108th Congress 1st Session Wrap
- No Senate action has been scheduled on H.R. 975, the House-passed bankruptcy reform bill, as other financial services industry initiatives and bills from the Senate Judiciary Committee have enjoyed a higher priority (e.g., Fair Credit Reporting extension; asbestos litigation reform).
- The "Customs Business Fairness Act" (S. 1772) was introduced by Sen. Graham (R-S.C.) and Sen. Durbin (D-Ill.) on Oct. 21. The bill would amend §507(a) to create a new tenth priority for the payment of claims for duties paid to the United States by licensed customs brokers on behalf of the debtor.
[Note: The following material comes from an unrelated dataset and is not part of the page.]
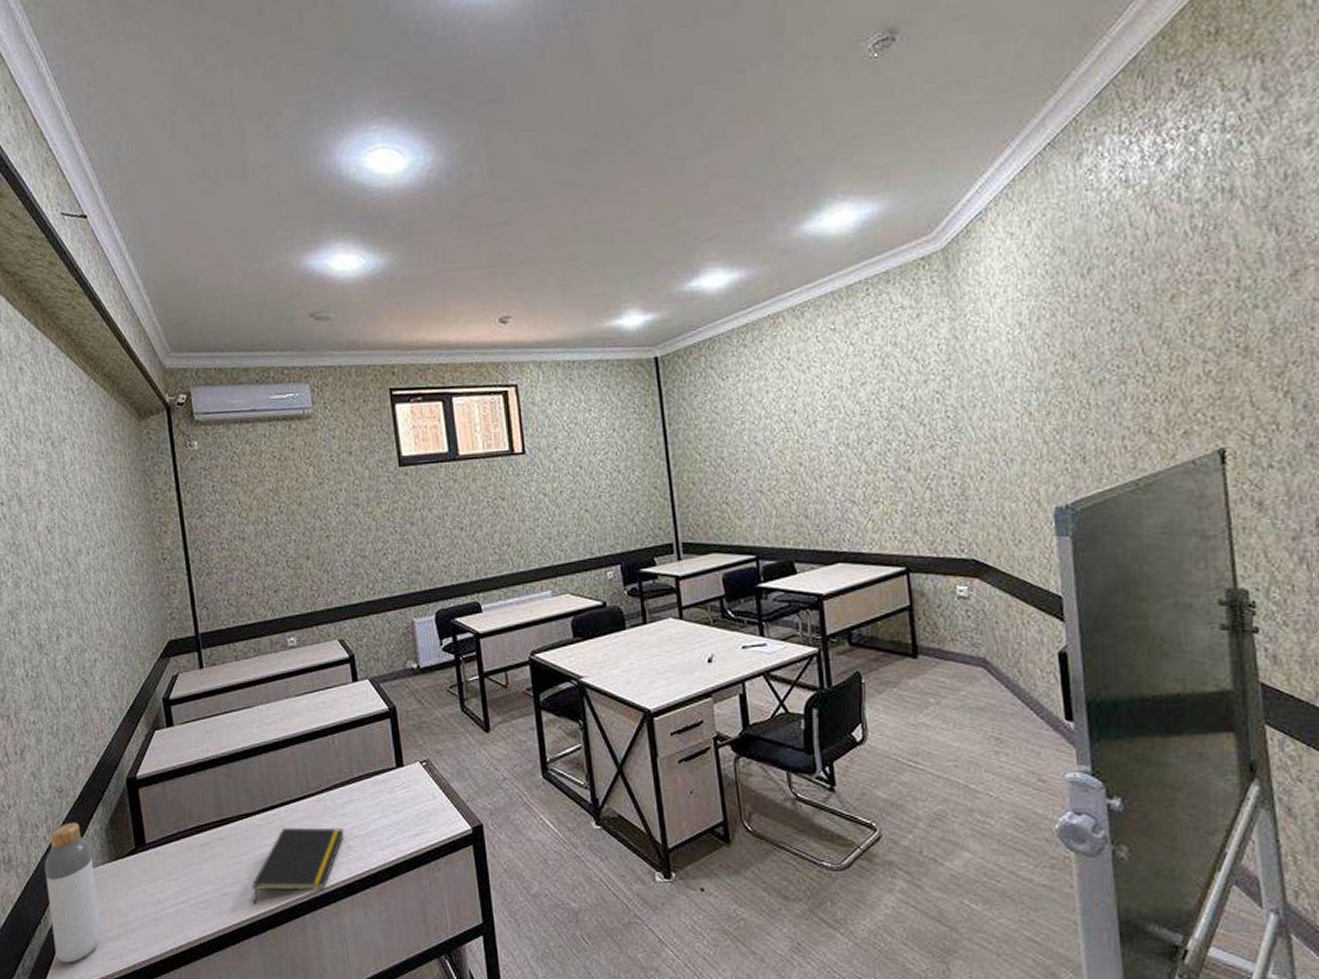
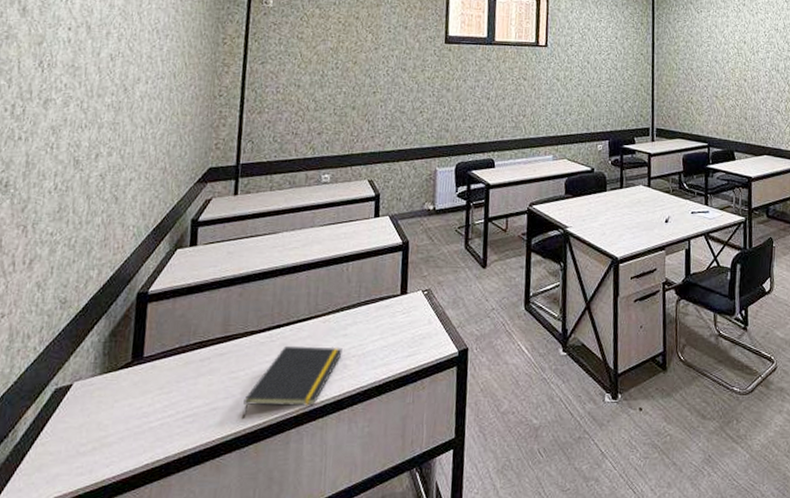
bottle: present [44,822,102,963] -> none [16,333,84,479]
The bill was referred to the Senate Judiciary Committee. (The House companion bill is H.R. 3003).
- The House report on the "Financial Contracts Bankruptcy Reform Act" (H.R. 2120) was filed on Sept. 18 (H. Rpt. 108-277). The bill would revise the bankruptcy laws and other federal statutes with respect to the termination and netting of financial contracts, once a party to the agreement files for bankruptcy. The amendments are designed to clarify and improve the consistency between the applicable statutes and to minimize the risk of a disruption within or between financial markets upon the insolvency of a market participant. It has been more than 10 years since the last bankruptcy amendments in this area, and the evolution of the financial markets since then leaves some of these transactions uncertain in a bankruptcy. The bill, a product of the President's Working Group on Financial Markets, thus modernizes the treatment of contractual self-help remedies, such as offset, in the event of a bankruptcy. A referral to the House Judiciary Committee expired on Nov. 7, clearing the way for the bill to reach the House floor.
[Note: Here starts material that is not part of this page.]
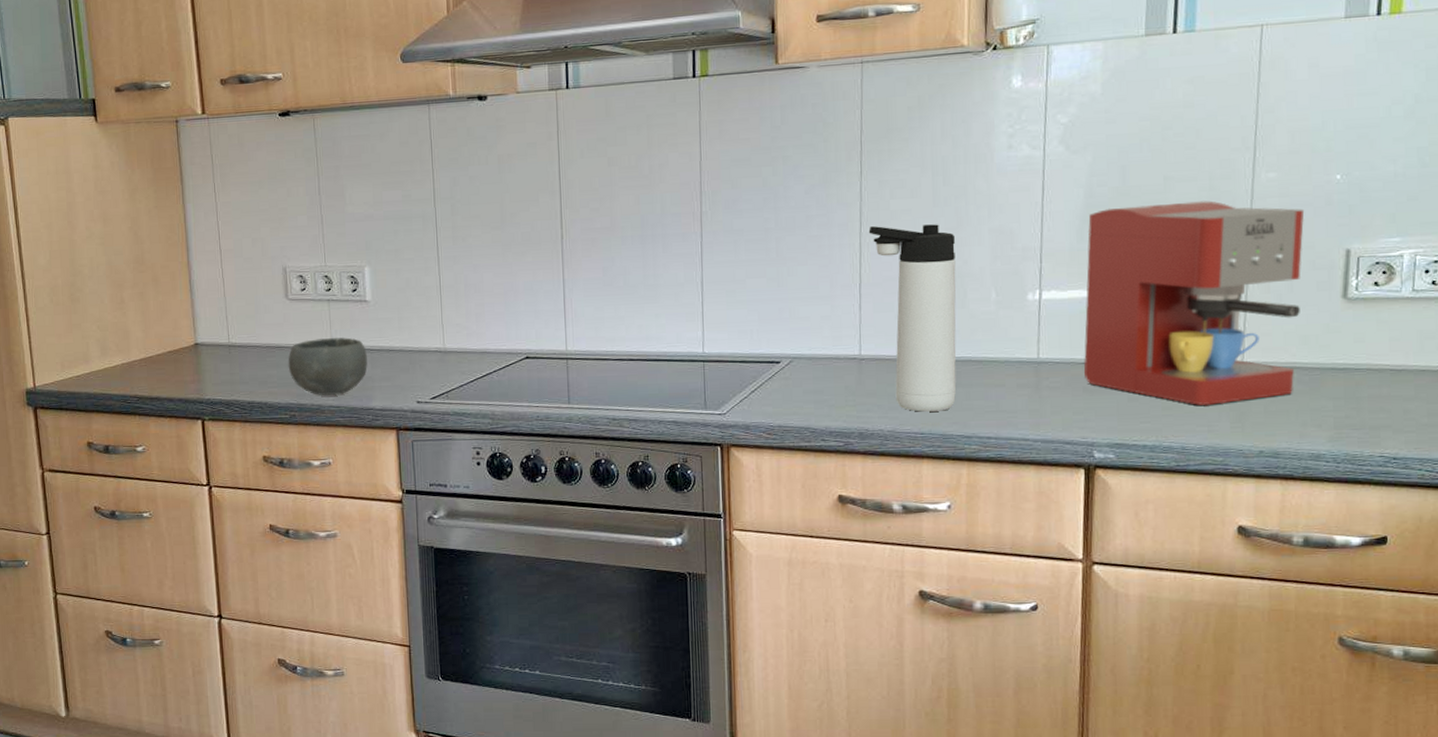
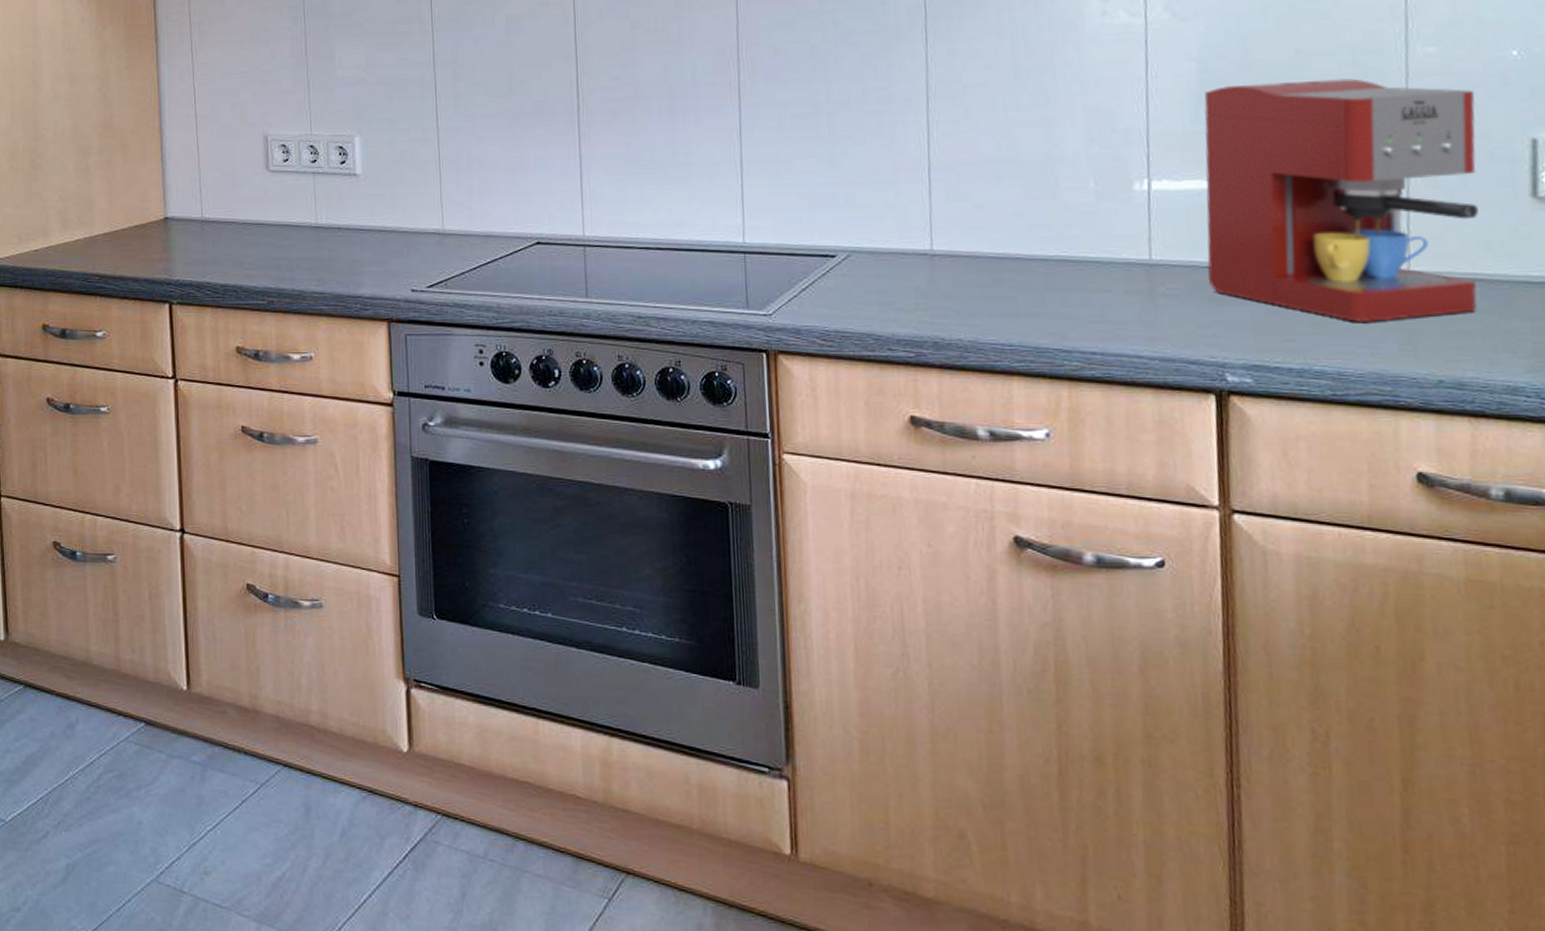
bowl: present [288,337,367,395] -> none [267,215,356,280]
thermos bottle: present [868,224,957,412] -> none [937,100,1051,320]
- Legislation to reform the mutual fund industry was introduced on Nov. 5 in the Senate amid a flurry of regulatory charges against the $7 trillion dollar industry. Sponsored by Sens. Akaka (D-Hawaii), Fitzgerald (R-Ill.) and Lieberman (D-Conn.), the legislation aims to tighten fund governance and shed light on the financial dealings of fund managers and brokers that sell funds. Congress is calling for major reforms in light of criminal and civil charges brought against executives of big-fund companies for illegal trading. Known as the "Mutual Fund Transparency Act," the bill would force 75 percent of fund directors to be independent, including the chairmen. Directors would face a shareholder vote every five years. It would prohibit boards from making decisions without the consent of independent directors and requires these directors to nominate board members. Brokerage commissions would be counted as expenses to induce funds to lower soft costs and thus help investors better compare expense ratios. Investors would receive a written notice of the amount of compensation brokers receive for selling fund shares.